The reason the site was included in the results at all was that one of our neighbouring houses was built by a man from a well-known family of Jewish descent. The sources for this were texts from smaller, local websites run by local heritage associations and Wikipedia. The house was later inherited by his daughter, which was referenced via a page on Radio Islam titled “Jewish influence over economic life in Sweden”.

The report presented by ChatGPT did not contain any antisemitic language, and the facts it presented (the name of the daughter and her fiance) appear to be correct.

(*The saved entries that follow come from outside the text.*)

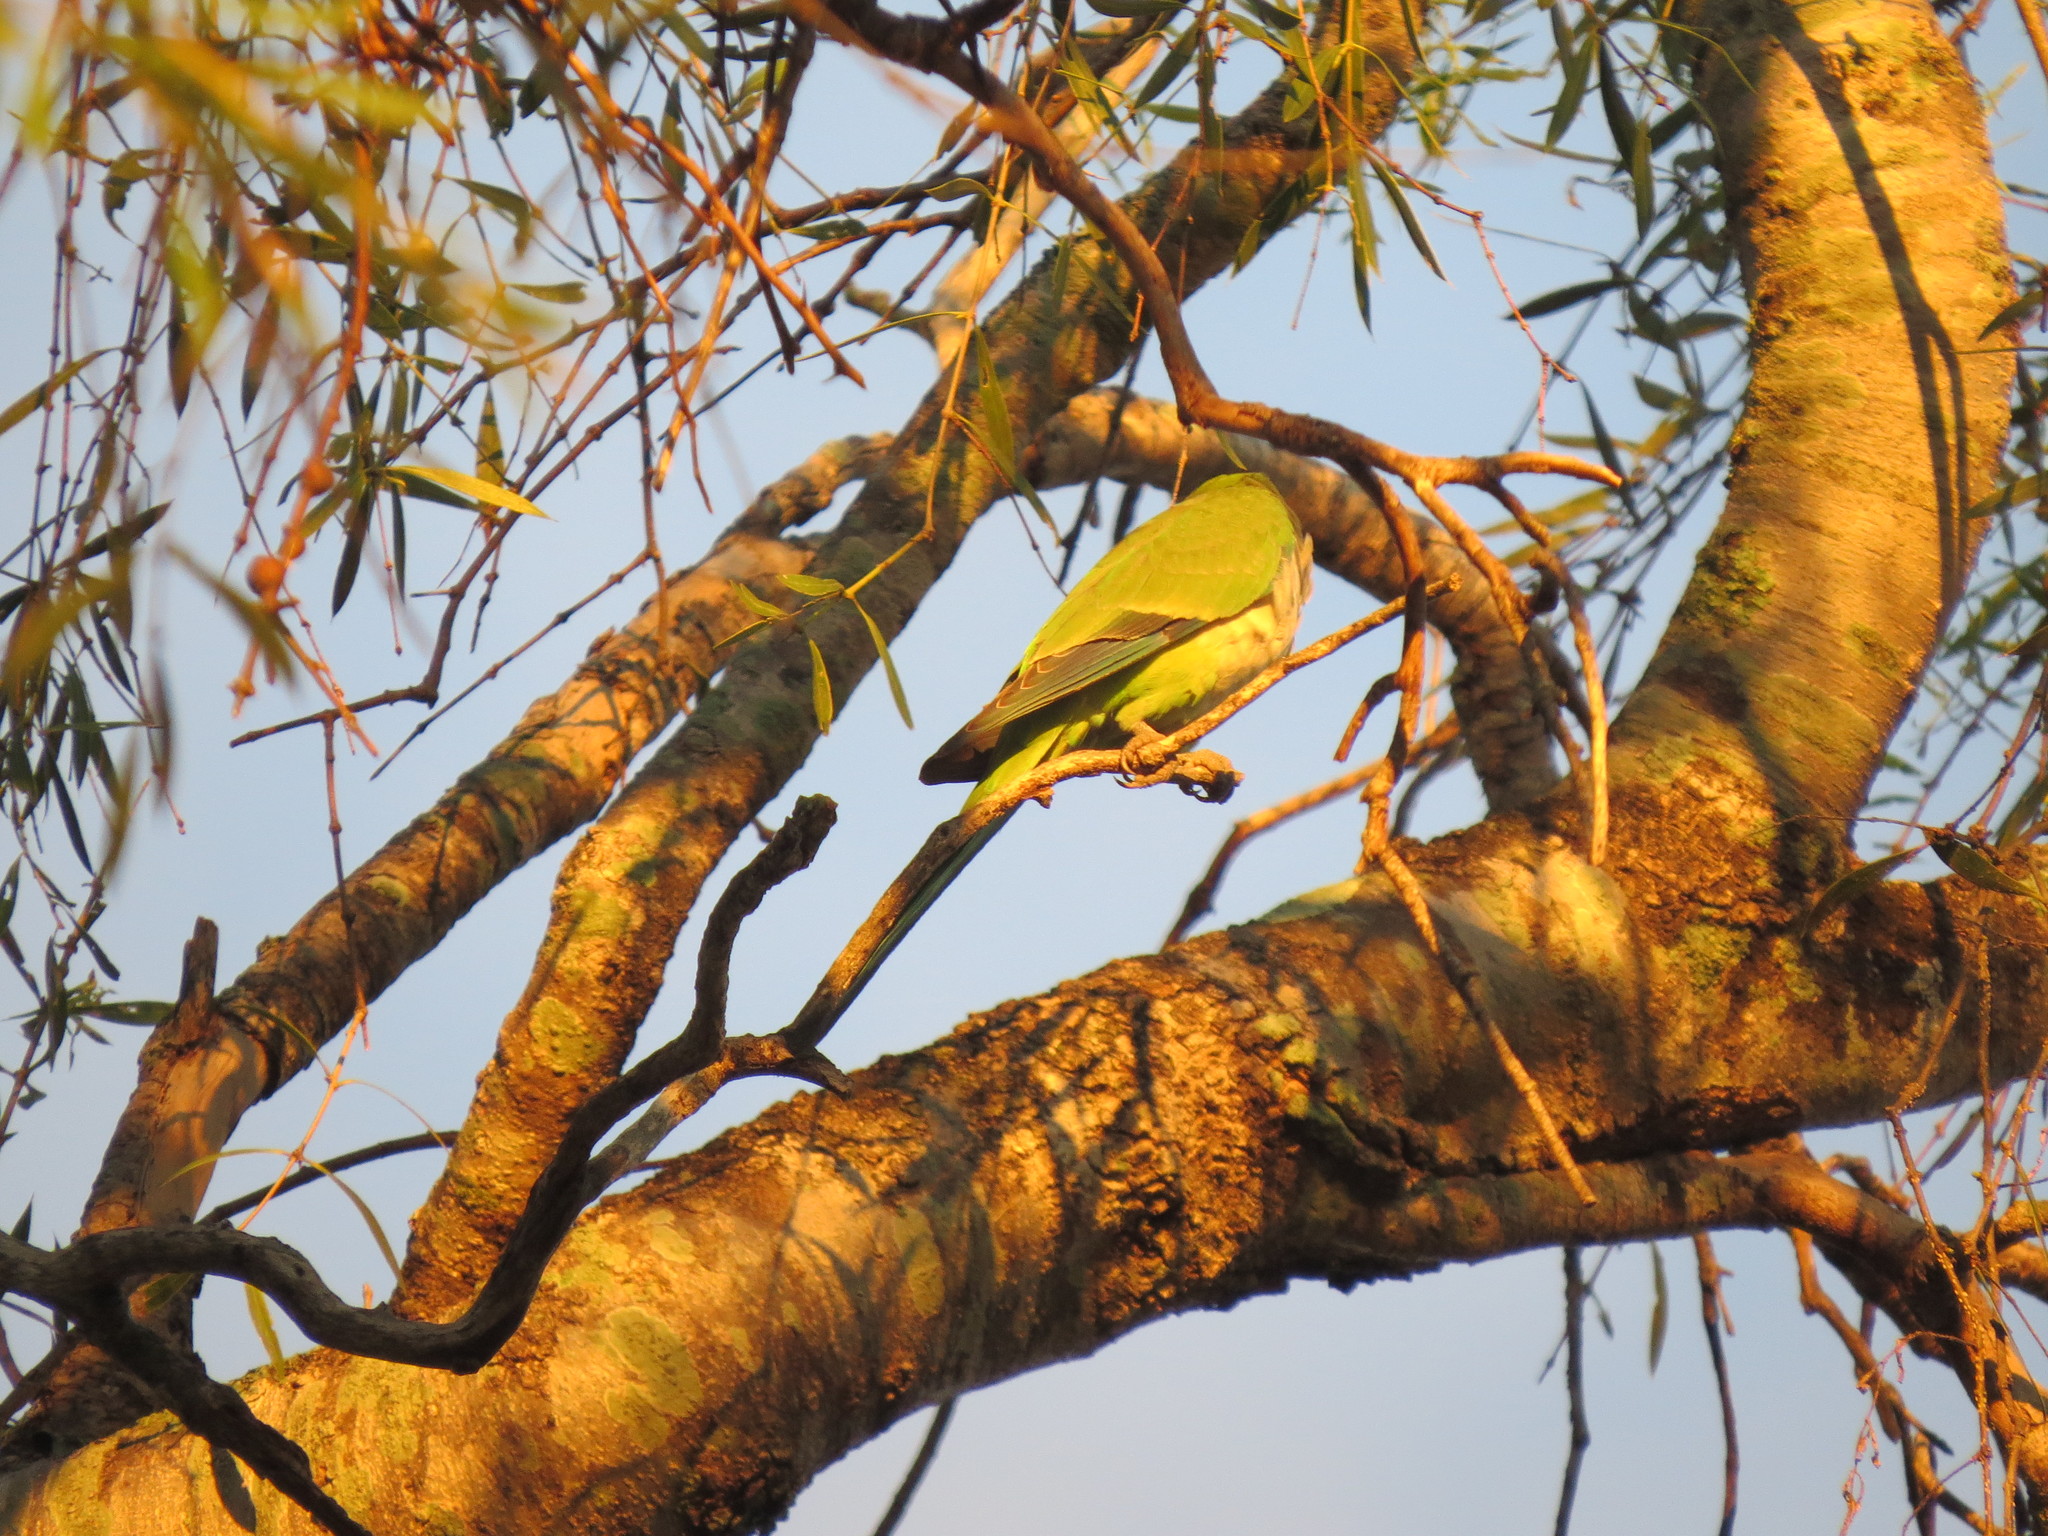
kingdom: Animalia
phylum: Chordata
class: Aves
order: Psittaciformes
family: Psittacidae
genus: Myiopsitta
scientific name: Myiopsitta monachus
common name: Monk parakeet
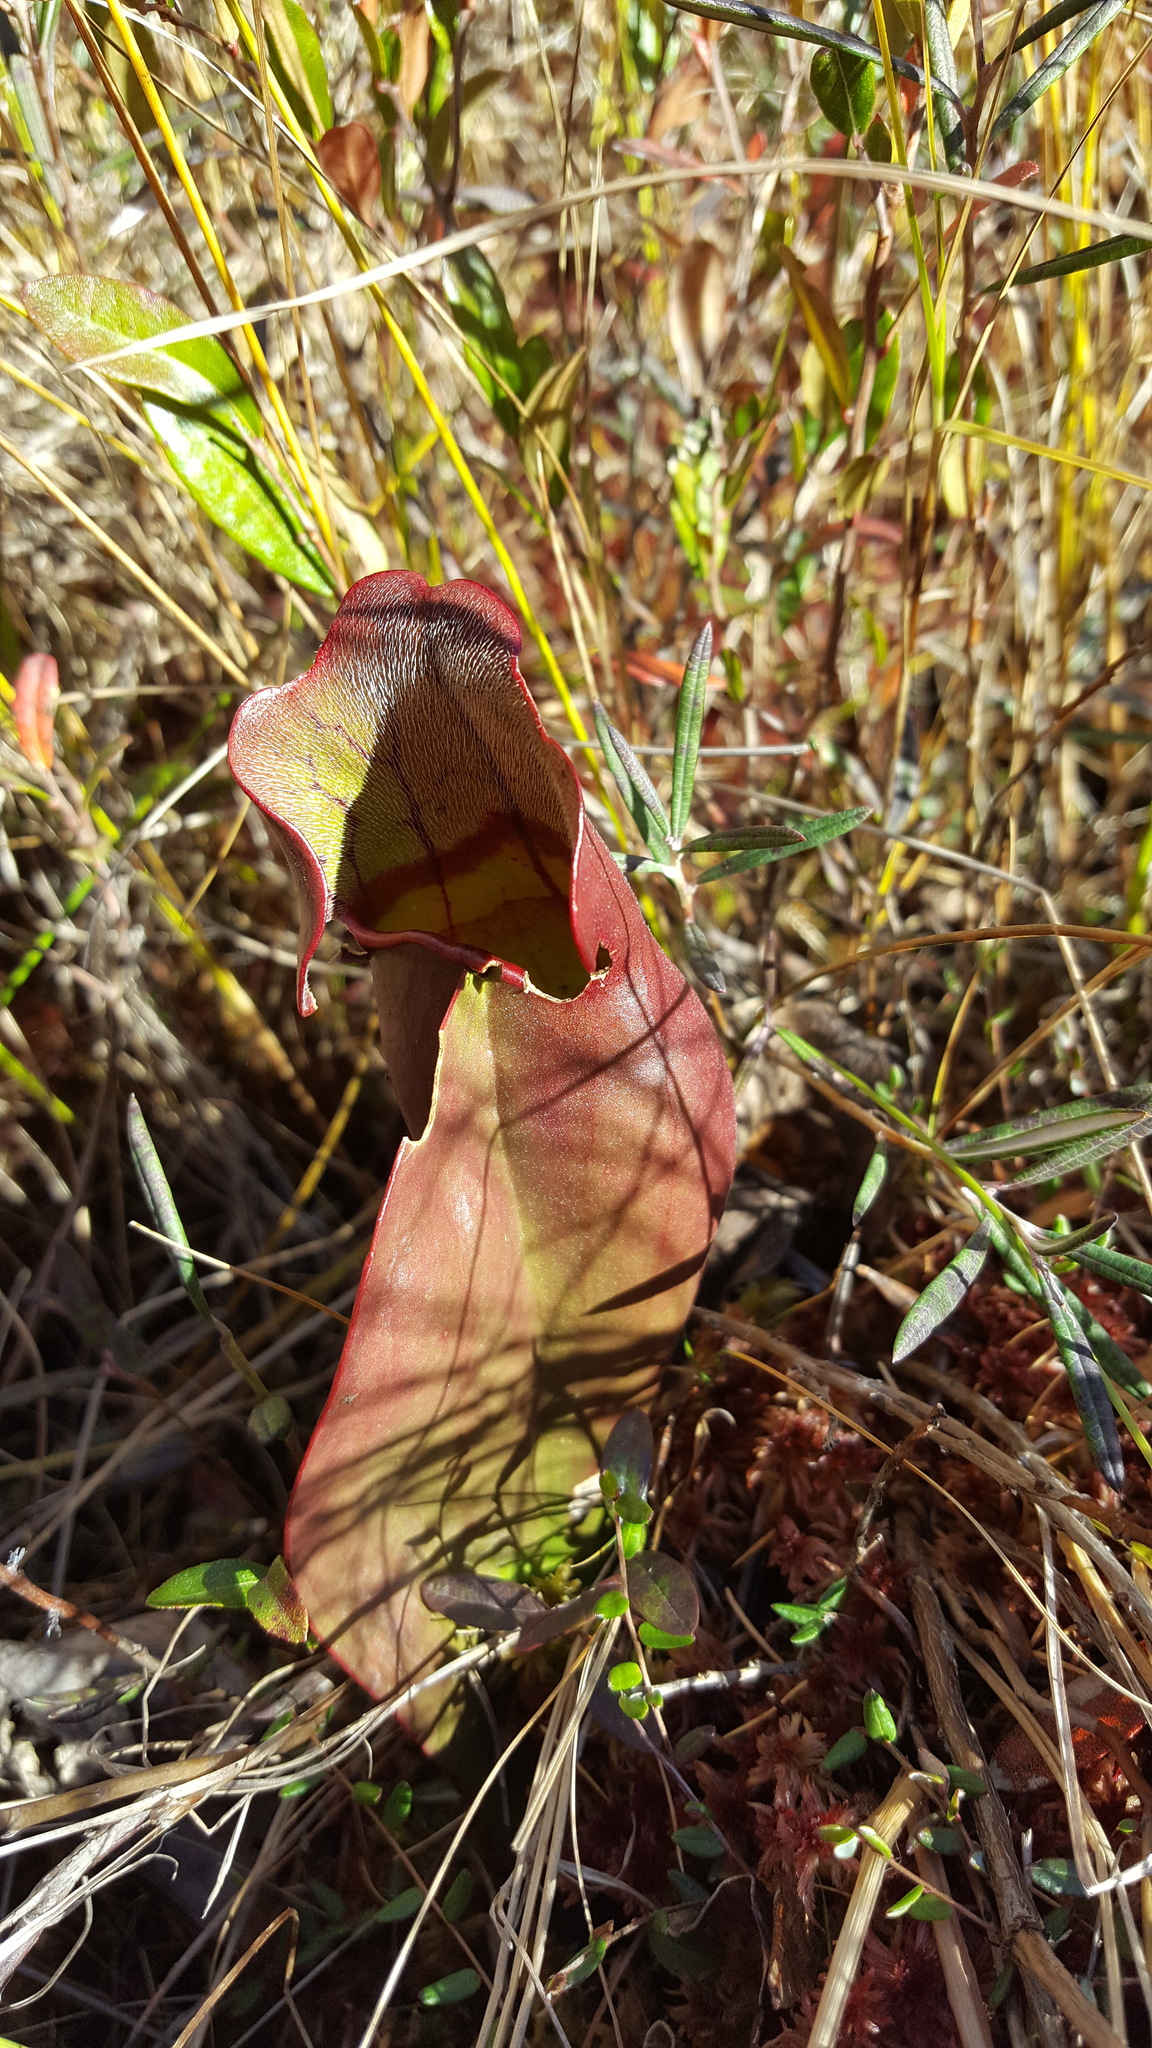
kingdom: Plantae
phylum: Tracheophyta
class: Magnoliopsida
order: Ericales
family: Sarraceniaceae
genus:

However, there is every reason to find it objectionable that the “deep research” feature (as it stands today) selects sources without filtering out ones that, to use ChatGPT’s own description, are “one of the most radical far-right antisemitic websites on the internet” and which it further urges me to “regard with great scepticism”.

So how should a regular user regard and use “deep research”?

When it works well, it is a tremendously valuable feature that can find and summarise information quickly.

It is evident that the feature has no real source criticism, and it is therefore important for the user to both review which sources are being used, and to read through the sources themselves to ensure that the generated report is based on sound, reliable sources, and that those sources actually say what the report claims they do.

Finally, I want to take the opportunity to state something that is hopefully obvious, which is that I detest antisemitism, and I firmly distance myself from antisemitic websites, radio channels and other material.